▶ _Exercise instructions_
1. In the thread on replacing newline styles in PHP, which modifier makes the input string be treated as UTF-8?
2. Count the lines of the records that contain the string "wiki", and give only that number.

▶ _Passage to read_
____

How to replace different newline styles in PHP the smartest way? - php

I have a text which might have different newline styles.
I want to replace all newlines '\r\n', '\n','\r' with the same newline (in this case \r\n ).
What's the fastest way to do this? My current solution looks like this which is way sucky:
$sNicetext = str_replace("\r\n",'%%%%somthing%%%%', $sNicetext);
$sNicetext = str_replace(array("\r","\n"),array("\r\n","\r\n"), $sNicetext);
$sNicetext = str_replace('%%%%somthing%%%%',"\r\n", $sNicetext);
Problem is that you can't do this with one replace because the \r\n will be duplicated to \r\n\r\n .
Thank you for your help!

$string = preg_replace('~\R~u', "\r\n", $string);
If you don't want to replace all Unicode newlines but only CRLF style ones, use:
$string = preg_replace('~(*BSR_ANYCRLF)\R~', "\r\n", $string);
\R matches these newlines, u is a modifier to treat the input string as UTF-8.

____

▶ _Dataset content_
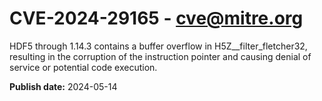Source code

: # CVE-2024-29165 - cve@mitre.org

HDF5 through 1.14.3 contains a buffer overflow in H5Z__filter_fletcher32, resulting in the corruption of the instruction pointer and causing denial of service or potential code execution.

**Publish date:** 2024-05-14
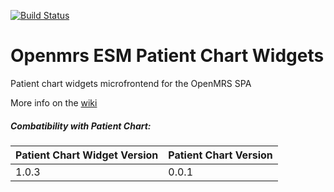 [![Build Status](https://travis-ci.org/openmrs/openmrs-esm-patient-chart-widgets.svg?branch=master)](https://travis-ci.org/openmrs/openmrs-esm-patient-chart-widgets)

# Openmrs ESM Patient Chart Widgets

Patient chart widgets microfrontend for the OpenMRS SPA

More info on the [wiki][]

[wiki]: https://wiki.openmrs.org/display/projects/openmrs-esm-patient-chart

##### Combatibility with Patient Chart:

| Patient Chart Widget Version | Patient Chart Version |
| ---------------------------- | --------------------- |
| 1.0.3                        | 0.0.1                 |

____

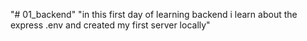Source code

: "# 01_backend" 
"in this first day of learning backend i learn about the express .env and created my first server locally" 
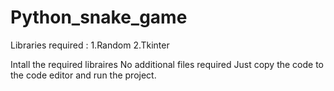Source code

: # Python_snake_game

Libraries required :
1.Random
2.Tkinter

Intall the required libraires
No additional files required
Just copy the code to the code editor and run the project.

____

▶ _Solutions to each task_
1. The u modifier.

2. 2